Judge of the Supreme Court of Pakistan
- In office 24 April 2019 – 25 March 2022
- Appointed by: Arif Alvi

Judge of the Lahore High Court
- In office 7 November 2014 – 24 April 2019

Personal details
- Born: 26 March 1957 Chakwal, Punjab, Pakistan
- Died: 21 June 2023 (aged 66) Rawalpindi, Punjab, Pakistan
- Education: University Law College, Lahore University of Amsterdam Institute of Social Studies, The Hague

= Qazi Muhammad Amin Ahmed =

Pakistani judge of the Supreme Court (1957–2023)
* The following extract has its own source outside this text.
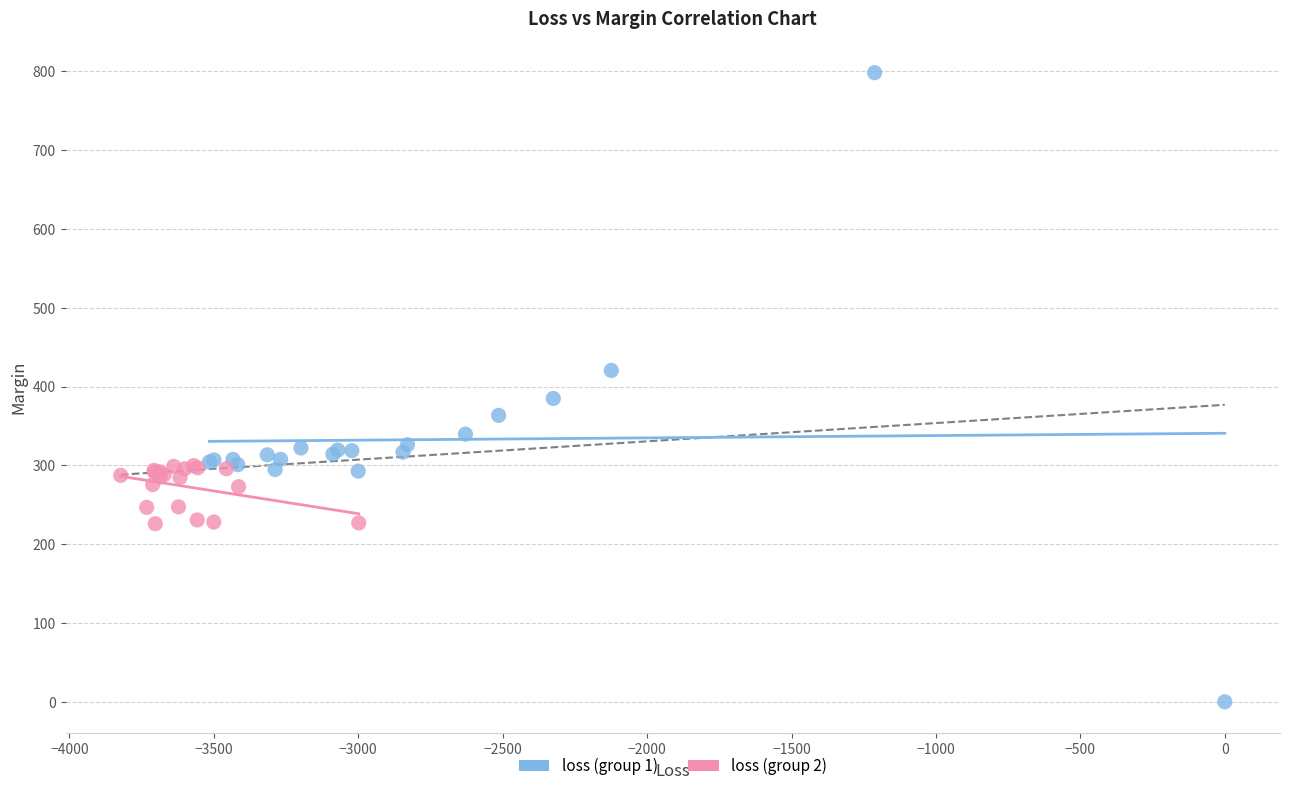

Which series contains the lowest Y value?

loss (group 1)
Qazi Muhammad Amin Ahmed (26 March 1957 – 21 June 2023) was a Pakistani jurist who served as a judge of the Supreme Court of Pakistan from 2019 to 2022. He had earlier served on the Lahore High Court and held various legal and academic positions throughout his career.

==Early life and education==
QAZI Muhammad Amin Ahmed was born in Chakwal, Punjab, on 26 March 1957. He received his law degree from the University Law College, Lahore in 1980.

==Career==
Qazi Muhammad Amin Ahmed began practicing law in 1986 and was enrolled as an advocate of the Supreme Court of Pakistan in 1997. He taught law at the International Islamic University, Islamabad from 1986 to 1991 and served as a member of the Punjab Bar Council between 2000 and 2004. In 2007, he was appointed as the Additional Advocate General for Punjab.
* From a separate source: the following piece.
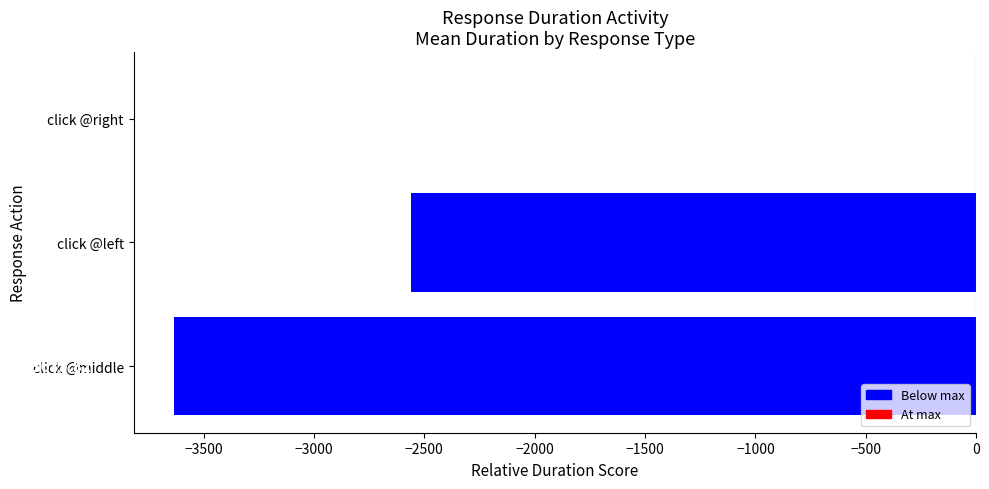

At which label is the value closest to -1817?

click @left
He was elevated to the Lahore High Court as a judge in November 2014. On 24 April 2019, he was appointed as a judge of the Supreme Court of Pakistan, where he served until his retirement on 25 March 2022.

==Death==
Qazi Muhammad Amin Ahmed died of a heart attack on 21 June 2023 in Rawalpindi at the age of 66. His funeral was held in Bahria Town.